ASSIGNMENT.
From the line with "提示：让面试者解释RPC的工作机制，包括远程过程调用的概念以及通信协议。" to the line with "3. Start the", retype each line exactly as it stands in the records below, but skip the pictures.

[LISTED RECORDS — start]

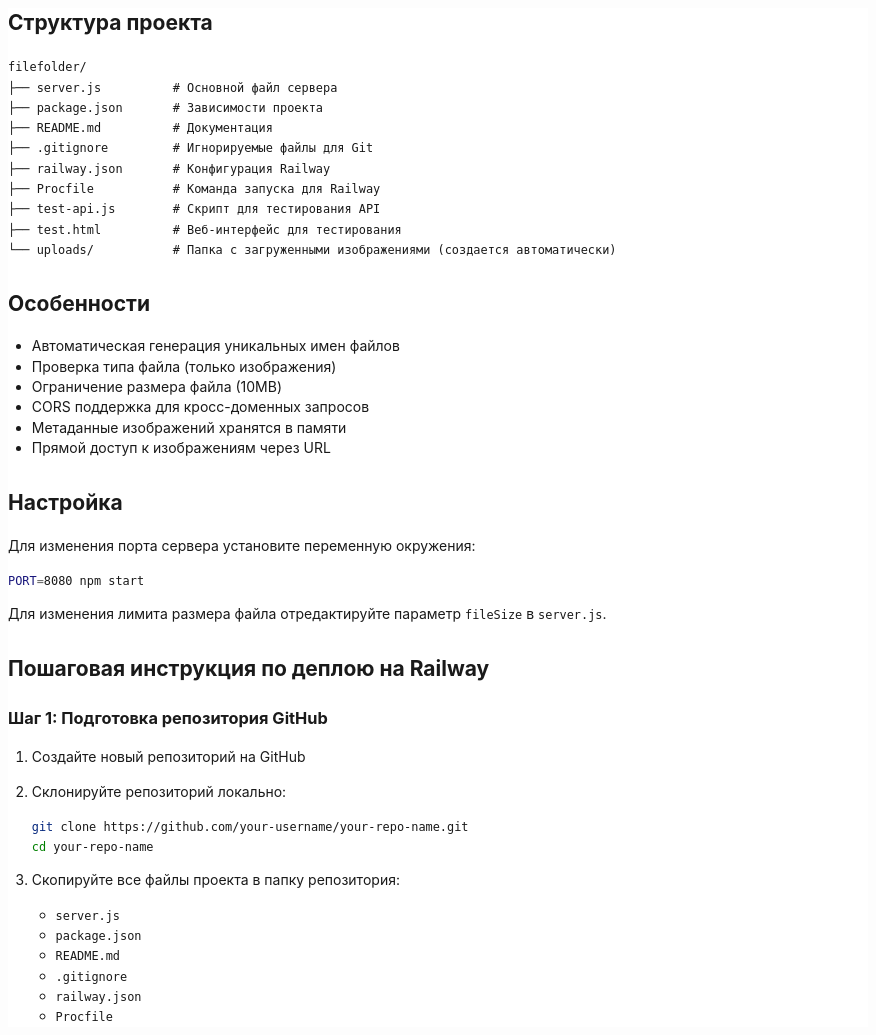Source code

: ## Структура проекта

```
filefolder/
├── server.js          # Основной файл сервера
├── package.json       # Зависимости проекта
├── README.md          # Документация
├── .gitignore         # Игнорируемые файлы для Git
├── railway.json       # Конфигурация Railway
├── Procfile           # Команда запуска для Railway
├── test-api.js        # Скрипт для тестирования API
├── test.html          # Веб-интерфейс для тестирования
└── uploads/           # Папка с загруженными изображениями (создается автоматически)
```

## Особенности

- Автоматическая генерация уникальных имен файлов
- Проверка типа файла (только изображения)
- Ограничение размера файла (10MB)
- CORS поддержка для кросс-доменных запросов
- Метаданные изображений хранятся в памяти
- Прямой доступ к изображениям через URL

## Настройка

Для изменения порта сервера установите переменную окружения:
```bash
PORT=8080 npm start
```

Для изменения лимита размера файла отредактируйте параметр `fileSize` в `server.js`.

## Пошаговая инструкция по деплою на Railway

### Шаг 1: Подготовка репозитория GitHub

1. Создайте новый репозиторий на GitHub
2. Склонируйте репозиторий локально:
   ```bash
   git clone https://github.com/your-username/your-repo-name.git
   cd your-repo-name
   ```

3. Скопируйте все файлы проекта в папку репозитория:
   - `server.js`
   - `package.json`
   - `README.md`
   - `.gitignore`
   - `railway.json`
   - `Procfile`
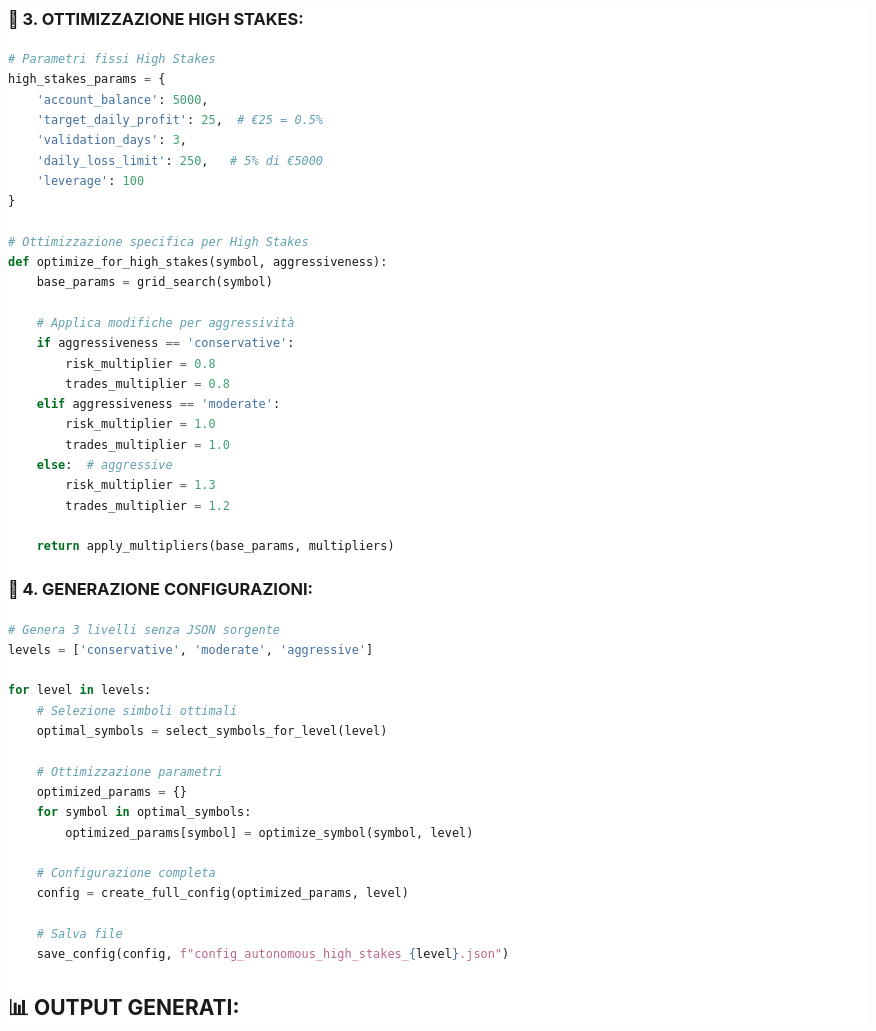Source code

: ### **🎯 3. OTTIMIZZAZIONE HIGH STAKES:**
```python
# Parametri fissi High Stakes
high_stakes_params = {
    'account_balance': 5000,
    'target_daily_profit': 25,  # €25 = 0.5%
    'validation_days': 3,
    'daily_loss_limit': 250,   # 5% di €5000
    'leverage': 100
}

# Ottimizzazione specifica per High Stakes
def optimize_for_high_stakes(symbol, aggressiveness):
    base_params = grid_search(symbol)
    
    # Applica modifiche per aggressività
    if aggressiveness == 'conservative':
        risk_multiplier = 0.8
        trades_multiplier = 0.8
    elif aggressiveness == 'moderate':
        risk_multiplier = 1.0  
        trades_multiplier = 1.0
    else:  # aggressive
        risk_multiplier = 1.3
        trades_multiplier = 1.2
    
    return apply_multipliers(base_params, multipliers)
```

### **📄 4. GENERAZIONE CONFIGURAZIONI:**
```python
# Genera 3 livelli senza JSON sorgente
levels = ['conservative', 'moderate', 'aggressive']

for level in levels:
    # Selezione simboli ottimali
    optimal_symbols = select_symbols_for_level(level)
    
    # Ottimizzazione parametri
    optimized_params = {}
    for symbol in optimal_symbols:
        optimized_params[symbol] = optimize_symbol(symbol, level)
    
    # Configurazione completa
    config = create_full_config(optimized_params, level)
    
    # Salva file
    save_config(config, f"config_autonomous_high_stakes_{level}.json")
```

## 📊 **OUTPUT GENERATI:**
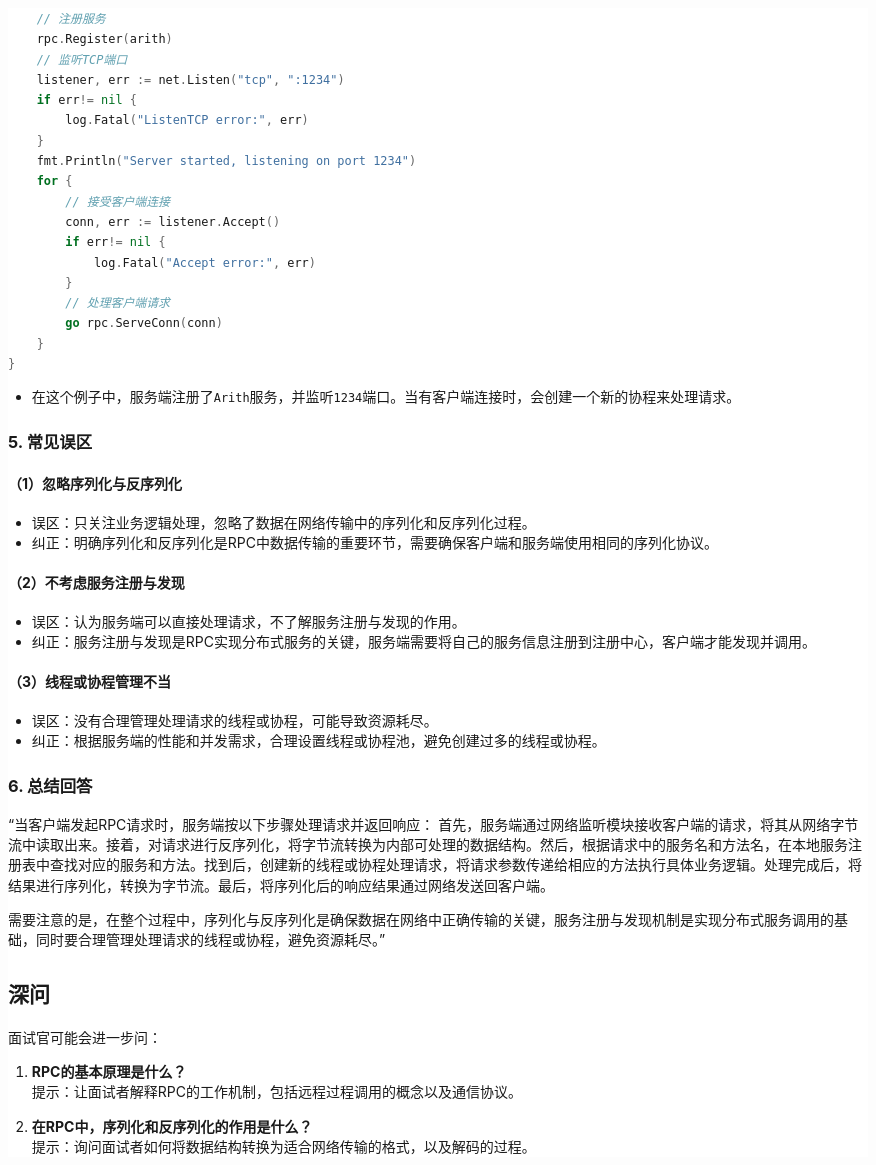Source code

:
 ```go
    // 注册服务
    rpc.Register(arith)
    // 监听TCP端口
    listener, err := net.Listen("tcp", ":1234")
    if err!= nil {
        log.Fatal("ListenTCP error:", err)
    }
    fmt.Println("Server started, listening on port 1234")
    for {
        // 接受客户端连接
        conn, err := listener.Accept()
        if err!= nil {
            log.Fatal("Accept error:", err)
        }
        // 处理客户端请求
        go rpc.ServeConn(conn)
    }
}
```
- 在这个例子中，服务端注册了`Arith`服务，并监听`1234`端口。当有客户端连接时，会创建一个新的协程来处理请求。

### 5. 常见误区
#### （1）忽略序列化与反序列化
- 误区：只关注业务逻辑处理，忽略了数据在网络传输中的序列化和反序列化过程。
- 纠正：明确序列化和反序列化是RPC中数据传输的重要环节，需要确保客户端和服务端使用相同的序列化协议。

#### （2）不考虑服务注册与发现
- 误区：认为服务端可以直接处理请求，不了解服务注册与发现的作用。
- 纠正：服务注册与发现是RPC实现分布式服务的关键，服务端需要将自己的服务信息注册到注册中心，客户端才能发现并调用。

#### （3）线程或协程管理不当
- 误区：没有合理管理处理请求的线程或协程，可能导致资源耗尽。
- 纠正：根据服务端的性能和并发需求，合理设置线程或协程池，避免创建过多的线程或协程。

### 6. 总结回答
“当客户端发起RPC请求时，服务端按以下步骤处理请求并返回响应：
首先，服务端通过网络监听模块接收客户端的请求，将其从网络字节流中读取出来。接着，对请求进行反序列化，将字节流转换为内部可处理的数据结构。然后，根据请求中的服务名和方法名，在本地服务注册表中查找对应的服务和方法。找到后，创建新的线程或协程处理请求，将请求参数传递给相应的方法执行具体业务逻辑。处理完成后，将结果进行序列化，转换为字节流。最后，将序列化后的响应结果通过网络发送回客户端。

需要注意的是，在整个过程中，序列化与反序列化是确保数据在网络中正确传输的关键，服务注册与发现机制是实现分布式服务调用的基础，同时要合理管理处理请求的线程或协程，避免资源耗尽。” 

## 深问

面试官可能会进一步问：

1. **RPC的基本原理是什么？**  
   提示：让面试者解释RPC的工作机制，包括远程过程调用的概念以及通信协议。

2. **在RPC中，序列化和反序列化的作用是什么？**  
   提示：询问面试者如何将数据结构转换为适合网络传输的格式，以及解码的过程。
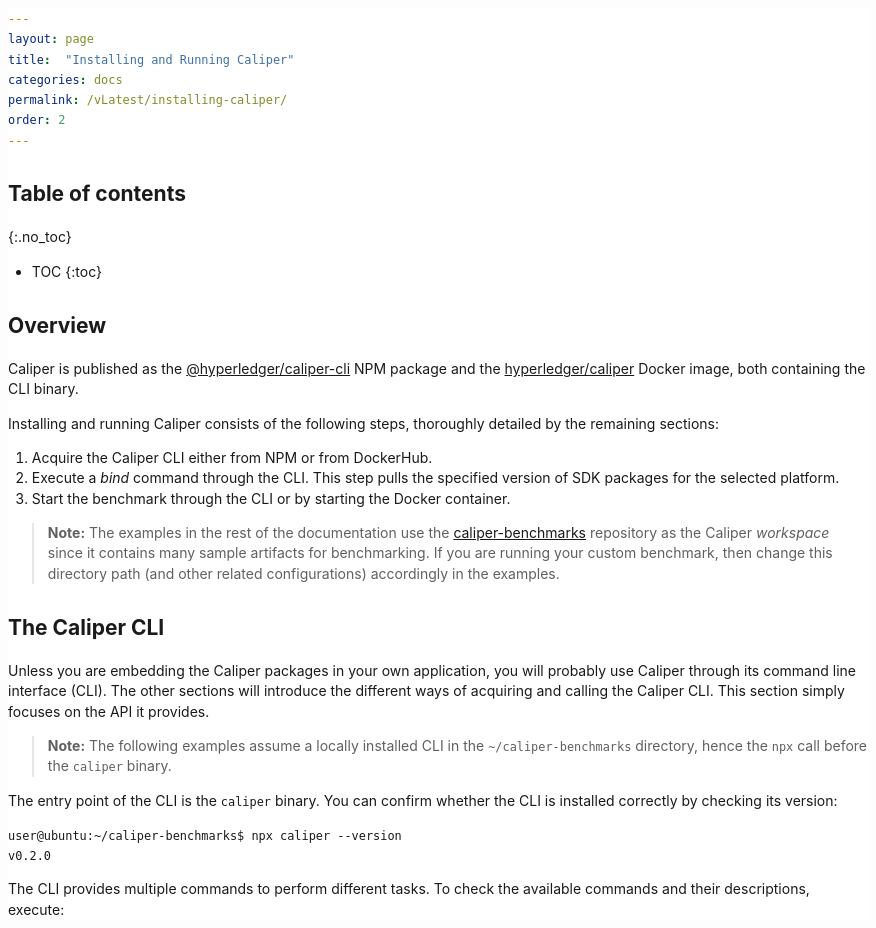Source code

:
 ```yaml
---
layout: page
title:  "Installing and Running Caliper"
categories: docs
permalink: /vLatest/installing-caliper/
order: 2
---
```


## Table of contents
{:.no_toc}

- TOC
{:toc}

## Overview

Caliper is published as the [@hyperledger/caliper-cli](https://www.npmjs.com/package/@hyperledger/caliper-cli) NPM package and the [hyperledger/caliper](https://hub.docker.com/r/hyperledger/caliper) Docker image, both containing the CLI binary.

Installing and running Caliper consists of the following steps, thoroughly detailed by the remaining sections:
1. Acquire the Caliper CLI either from NPM or from DockerHub.
2. Execute a _bind_ command through the CLI. This step pulls the specified version of SDK packages for the selected platform.
3. Start the benchmark through the CLI or by starting the Docker container.

> __Note:__ The examples in the rest of the documentation use the [caliper-benchmarks](https://github.com/hyperledger/caliper-benchmarks) repository as the Caliper _workspace_ since it contains many sample artifacts for benchmarking. If you are running your custom benchmark, then change this directory path (and other related configurations) accordingly in the examples.

## The Caliper CLI

Unless you are embedding the Caliper packages in your own application, you will probably use Caliper through its command line interface (CLI). The other sections will introduce the different ways of acquiring and calling the Caliper CLI. This section simply focuses on the API it provides.

> __Note:__ The following examples assume a locally installed CLI in the `~/caliper-benchmarks` directory, hence the `npx` call before the `caliper` binary. 

The entry point of the CLI is the `caliper` binary. You can confirm whether the CLI is installed correctly by checking its version:

```console
user@ubuntu:~/caliper-benchmarks$ npx caliper --version
v0.2.0
```

The CLI provides multiple commands to perform different tasks. To check the available commands and their descriptions, execute:
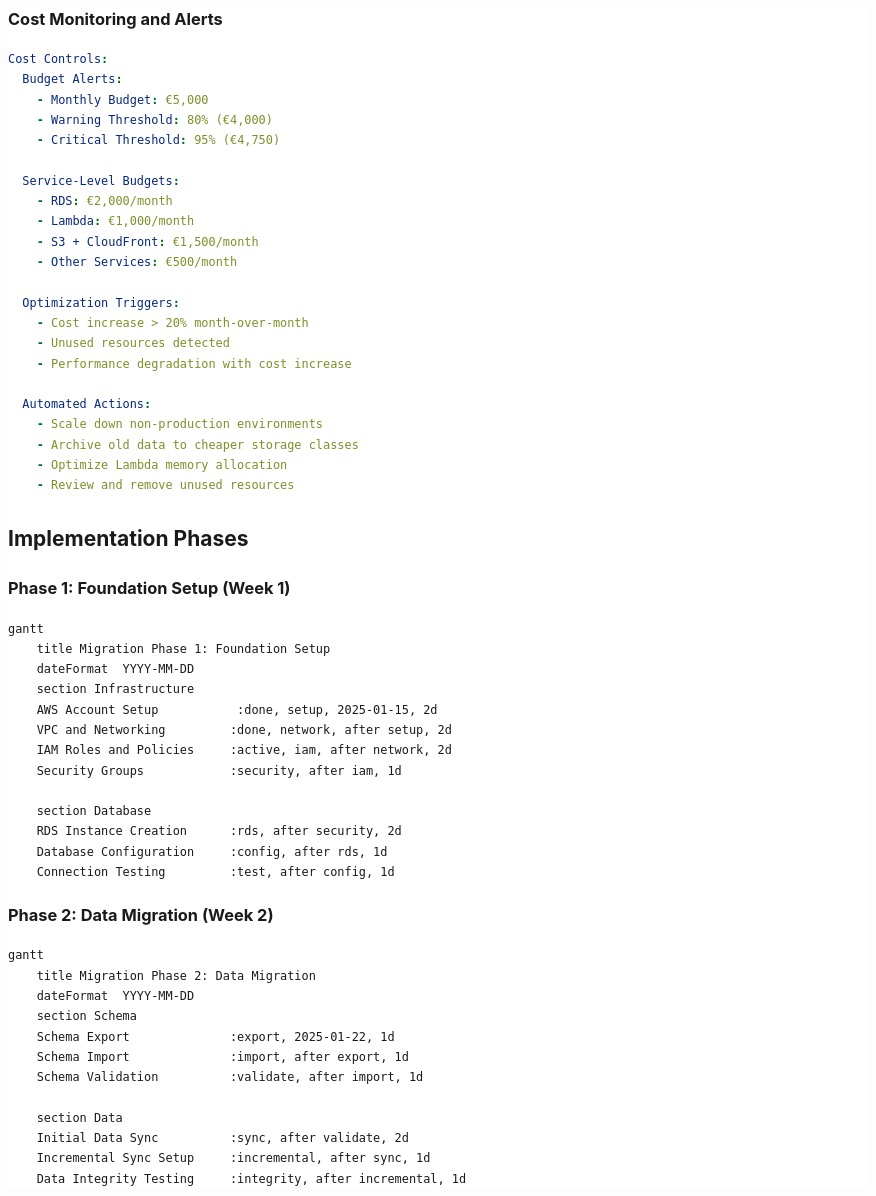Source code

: ### Cost Monitoring and Alerts

```yaml
Cost Controls:
  Budget Alerts:
    - Monthly Budget: €5,000
    - Warning Threshold: 80% (€4,000)
    - Critical Threshold: 95% (€4,750)

  Service-Level Budgets:
    - RDS: €2,000/month
    - Lambda: €1,000/month
    - S3 + CloudFront: €1,500/month
    - Other Services: €500/month

  Optimization Triggers:
    - Cost increase > 20% month-over-month
    - Unused resources detected
    - Performance degradation with cost increase

  Automated Actions:
    - Scale down non-production environments
    - Archive old data to cheaper storage classes
    - Optimize Lambda memory allocation
    - Review and remove unused resources
```

## Implementation Phases

### Phase 1: Foundation Setup (Week 1)

```mermaid
gantt
    title Migration Phase 1: Foundation Setup
    dateFormat  YYYY-MM-DD
    section Infrastructure
    AWS Account Setup           :done, setup, 2025-01-15, 2d
    VPC and Networking         :done, network, after setup, 2d
    IAM Roles and Policies     :active, iam, after network, 2d
    Security Groups            :security, after iam, 1d

    section Database
    RDS Instance Creation      :rds, after security, 2d
    Database Configuration     :config, after rds, 1d
    Connection Testing         :test, after config, 1d
```

### Phase 2: Data Migration (Week 2)

```mermaid
gantt
    title Migration Phase 2: Data Migration
    dateFormat  YYYY-MM-DD
    section Schema
    Schema Export              :export, 2025-01-22, 1d
    Schema Import              :import, after export, 1d
    Schema Validation          :validate, after import, 1d

    section Data
    Initial Data Sync          :sync, after validate, 2d
    Incremental Sync Setup     :incremental, after sync, 1d
    Data Integrity Testing     :integrity, after incremental, 1d
```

[LISTED RECORDS — finish]

SOLUTION BELOW.
   提示：让面试者解释RPC的工作机制，包括远程过程调用的概念以及通信协议。

2. **在RPC中，序列化和反序列化的作用是什么？**  
   提示：询问面试者如何将数据结构转换为适合网络传输的格式，以及解码的过程。
Source code

:
 ```yaml
---
layout: page
title:  "Installing and Running Caliper"
categories: docs
permalink: /vLatest/installing-caliper/
order: 2
---
```


## Table of contents
{:.no_toc}

- TOC
{:toc}

## Overview

Caliper is published as the [@hyperledger/caliper-cli](https://www.npmjs.com/package/@hyperledger/caliper-cli) NPM package and the [hyperledger/caliper](https://hub.docker.com/r/hyperledger/caliper) Docker image, both containing the CLI binary.

Installing and running Caliper consists of the following steps, thoroughly detailed by the remaining sections:
1. Acquire the Caliper CLI either from NPM or from DockerHub.
2. Execute a _bind_ command through the CLI. This step pulls the specified version of SDK packages for the selected platform.
3. Start the benchmark through the CLI or by starting the Docker container.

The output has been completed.